Broken Mirrors (Gebroken spiegels) is a Dutch thriller drama film, directed by Marleen Gorris and released in 1984. An exploration of the oppression of women, the film juxtaposes the story of a group of prostitutes living in a brothel with the story of a man who kidnaps women and tortures them.

The cast includes Lineke Rijxman, Henriëtte Tol, Edda Barends, Coby Stunnenberg, Carla Hardy, Marijke Veugelers, Arline Renfurm, Anke van 't Hof, Hedda Oledzky, Elja Pelgrom, Johan Leysen, Rolf Leenders, Eddie Brugman, Beppie Melissen and Wim Wama.
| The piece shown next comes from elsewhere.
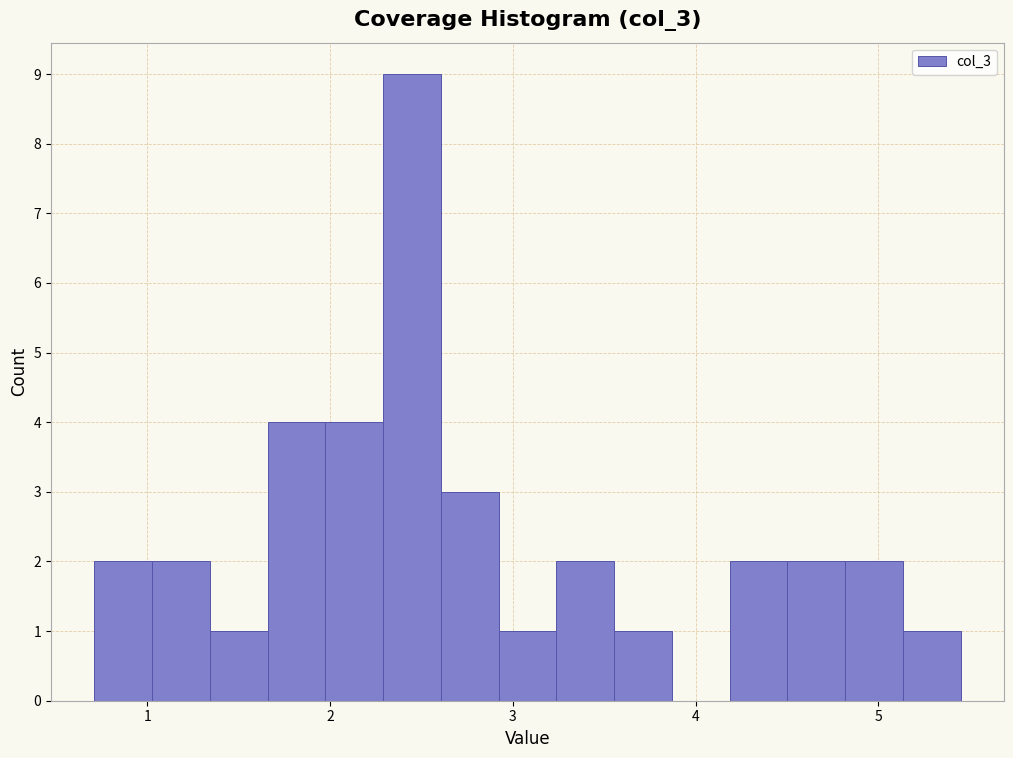

Around what value on the x-axis is the tallest bar? Give the approximate position of its centre, as read against the axis.

2.4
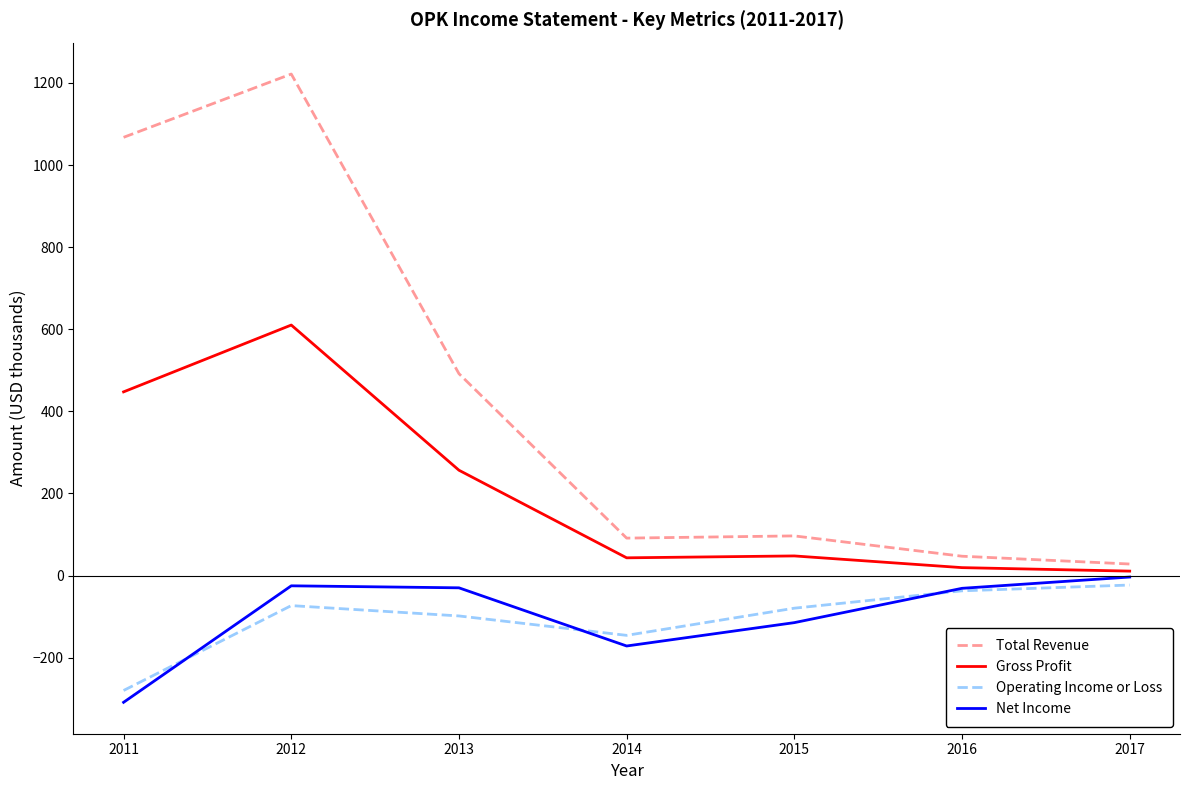

What is the maximum value for Total Revenue?

1221.7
The film premiered in September 1984 at the Utrecht Film Festival. It was later screened at international film festivals including the 35th Berlin International Film Festival, the 1985 Toronto International Film Festival, and the 1985 Frameline Film Festival.

At Frameline, the film was the winner of the Audience Award.